Now we update the original column with the correct zip code data.
fixed.data = client.data
fixed.data[c(1:667),"Zip.First.3"] = zipX$V3
head(fixed.data)
## Category.1 Category.Type Gender State Merge Zip.First.3
## 1 A8 T25 F Washington 00 000
## 2 A5 T24 F Oregon 00 000
## 3 A6 T24 F Utah 00 000
## 4 A3 T28 F Washington 00 000
## 5 A7 T24 Not Set Massachusetts 0 010
## 6 A7 T01 Not Set Massachusetts 0 010
## Total.Events Month Region
## 1 1 7/1/2016 West
## 2 3 10/1/2016 West
## 3 6 10/1/2016 West
## 4 1 11/1/2016 West
## 5 1 1/1/2015 Northeast
## 6 1 3/1/2015 Northeast
Now we can remove the unwanted column “Merge”, column 5 and save the data.

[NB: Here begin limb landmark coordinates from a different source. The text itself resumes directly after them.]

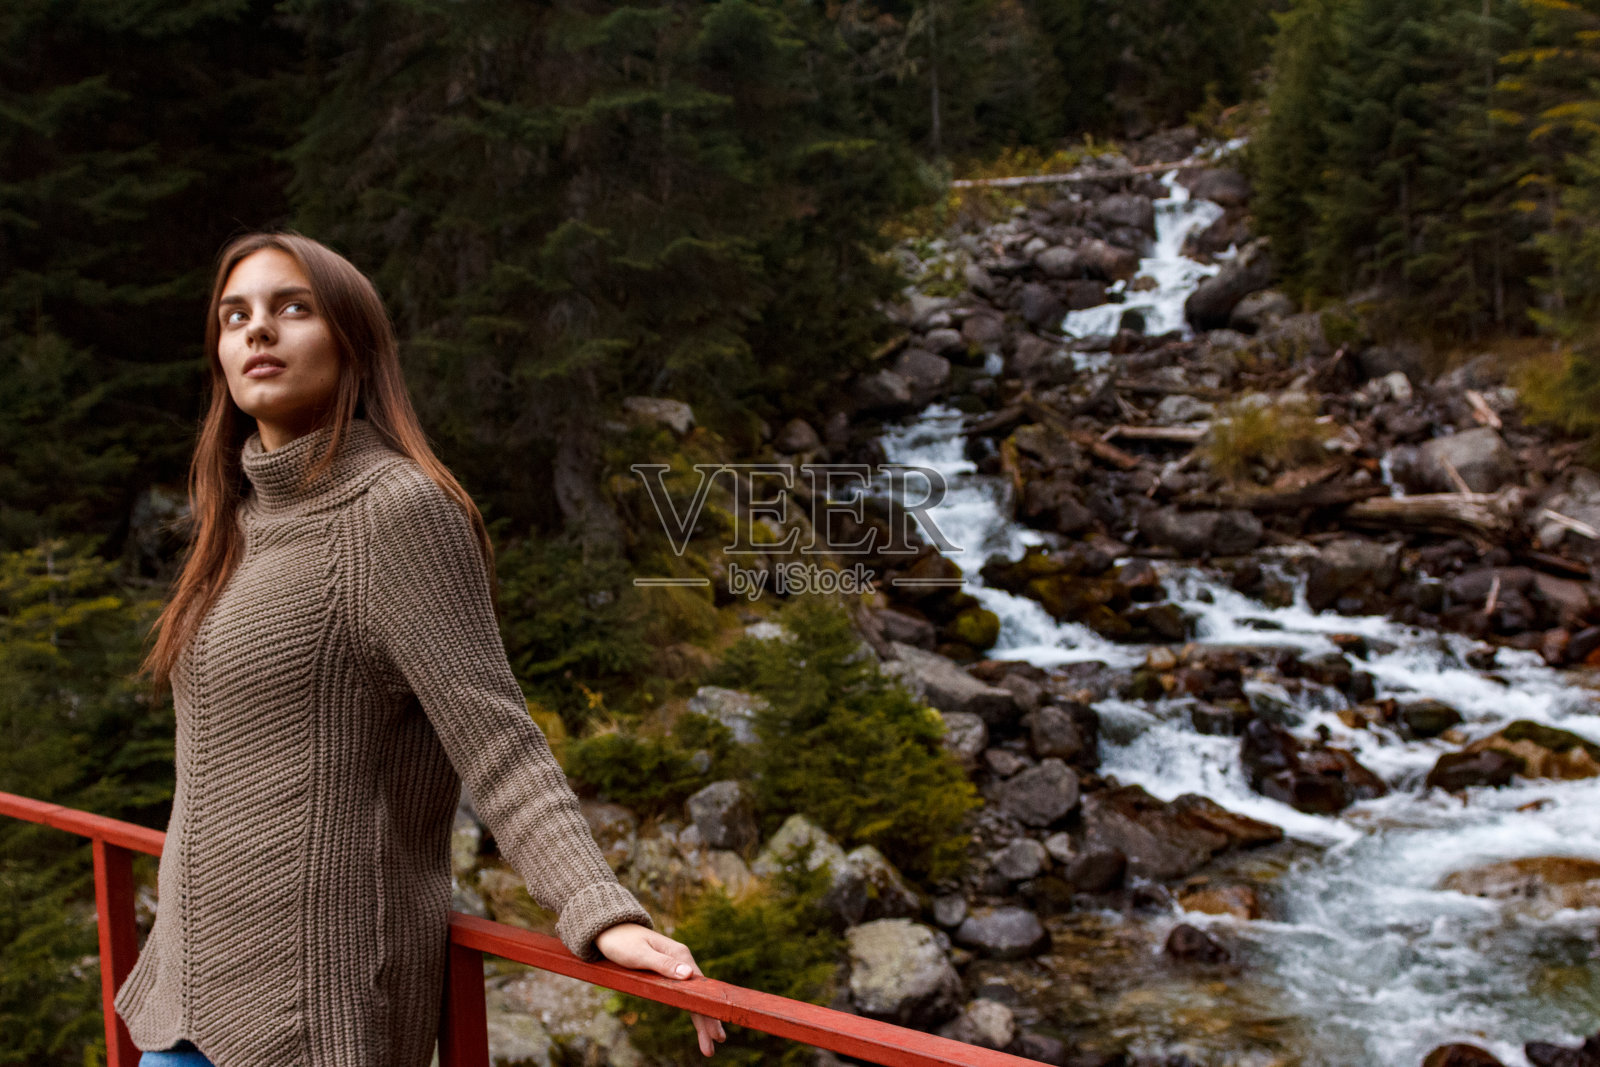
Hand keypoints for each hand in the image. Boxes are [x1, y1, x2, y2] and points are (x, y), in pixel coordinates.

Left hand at [594, 922, 727, 1056]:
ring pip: (693, 996)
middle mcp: (682, 960)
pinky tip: (698, 1021)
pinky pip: (684, 994)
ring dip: (702, 1018)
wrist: (610, 930)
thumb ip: (663, 964)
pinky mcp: (667, 971)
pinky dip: (691, 1009)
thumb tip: (689, 975)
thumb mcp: (640, 954)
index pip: (700, 988)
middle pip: (699, 994)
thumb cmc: (622, 942)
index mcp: (680, 954)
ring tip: (709, 1043)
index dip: (707, 1011)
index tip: (715, 1031)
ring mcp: (676, 966)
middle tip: (716, 1043)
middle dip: (708, 1020)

fixed.data = fixed.data[, c(1:4, 6:9)]
head(fixed.data)
## Category.1 Category.Type Gender State Zip.First.3 Total.Events
## 1 A8 T25 F Washington 000 1
## 2 A5 T24 F Oregon 000 3
## 3 A6 T24 F Utah 000 6
## 4 A3 T28 F Washington 000 1
## 5 A7 T24 Not Set Massachusetts 010 1
## 6 A7 T01 Not Set Massachusetts 010 1
## Month Region
## 1 7/1/2016 West
## 2 10/1/2016 West
## 3 10/1/2016 West
## 4 11/1/2016 West
## 5 1/1/2015 Northeast
## 6 3/1/2015 Northeast
write.csv(fixed.data, "updated.client.data.csv")
Perfect! Now the data may be analyzed in Tableau!